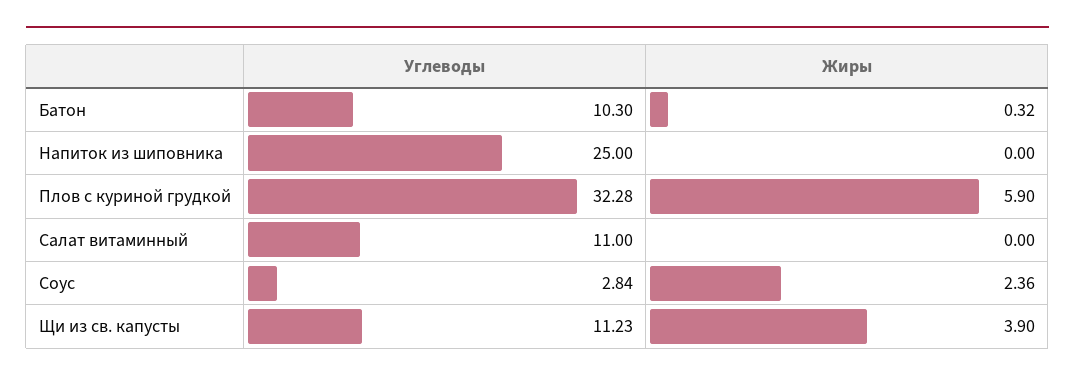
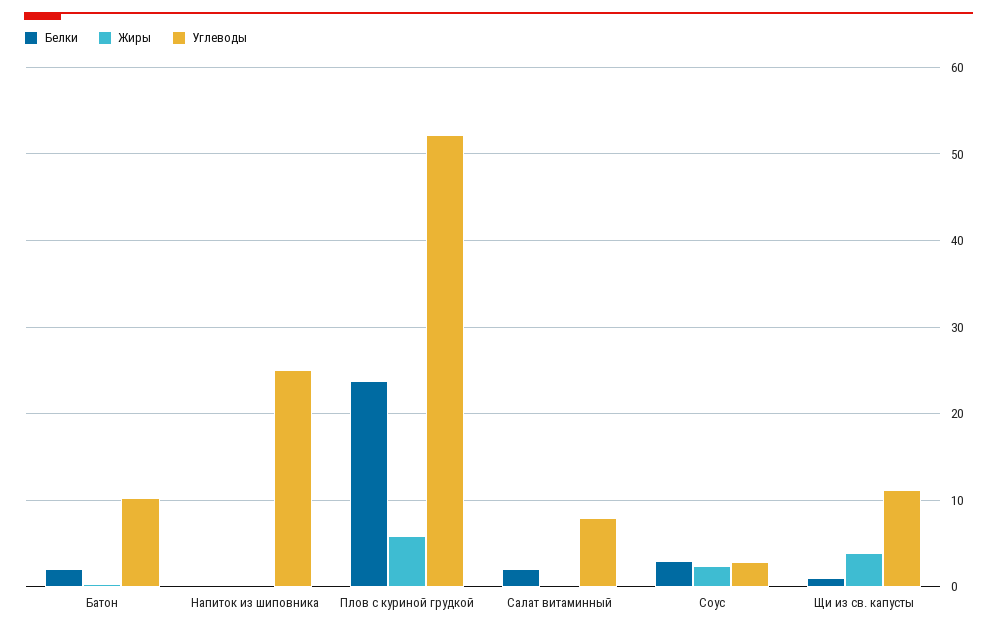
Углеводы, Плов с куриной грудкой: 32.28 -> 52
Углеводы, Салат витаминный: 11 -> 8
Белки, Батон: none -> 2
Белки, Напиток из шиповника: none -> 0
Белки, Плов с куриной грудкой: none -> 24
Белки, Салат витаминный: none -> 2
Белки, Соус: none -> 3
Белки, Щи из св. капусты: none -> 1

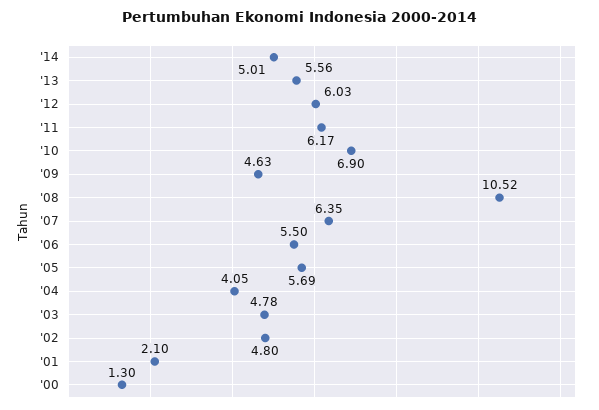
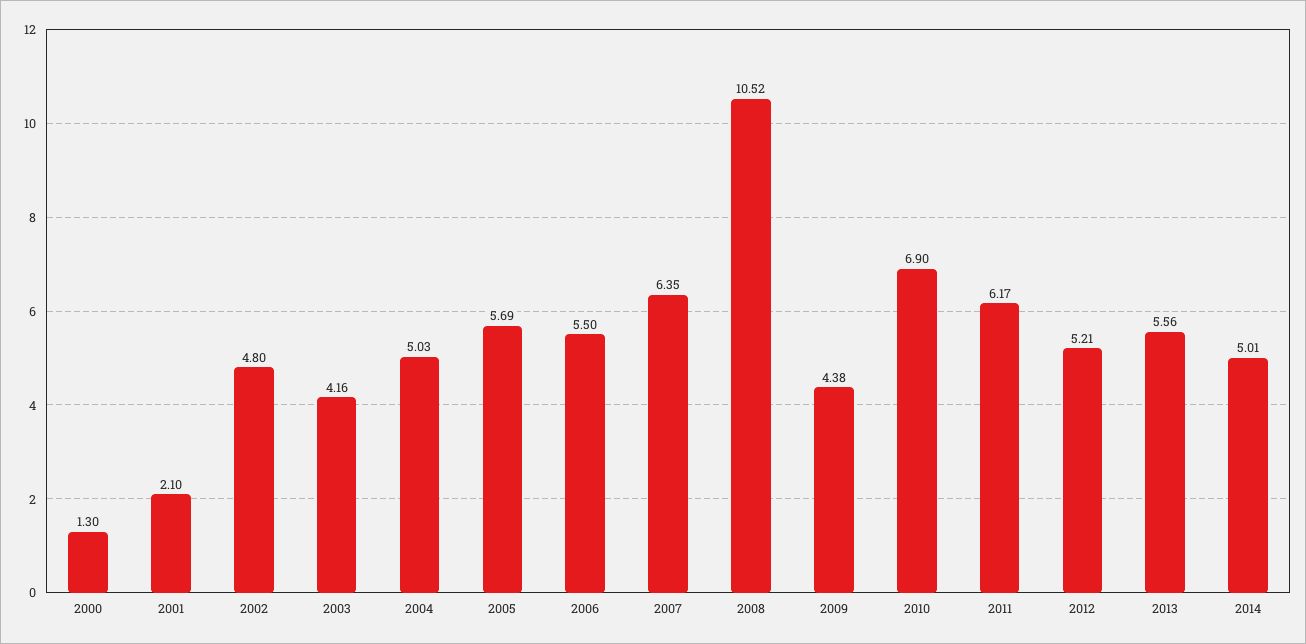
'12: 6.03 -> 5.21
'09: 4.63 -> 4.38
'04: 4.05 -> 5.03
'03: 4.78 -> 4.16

--------------------------------------------------

The problem:
Restate, word for word, each line from the line containing "Белки, Щи из св. капусты: none -> 1" through the end of the entries above; the pictures are not part of the copy.

Exercise output:
Белки, Щи из св. капусты: none -> 1

'12: 6.03 -> 5.21
'09: 4.63 -> 4.38
'04: 4.05 -> 5.03
'03: 4.78 -> 4.16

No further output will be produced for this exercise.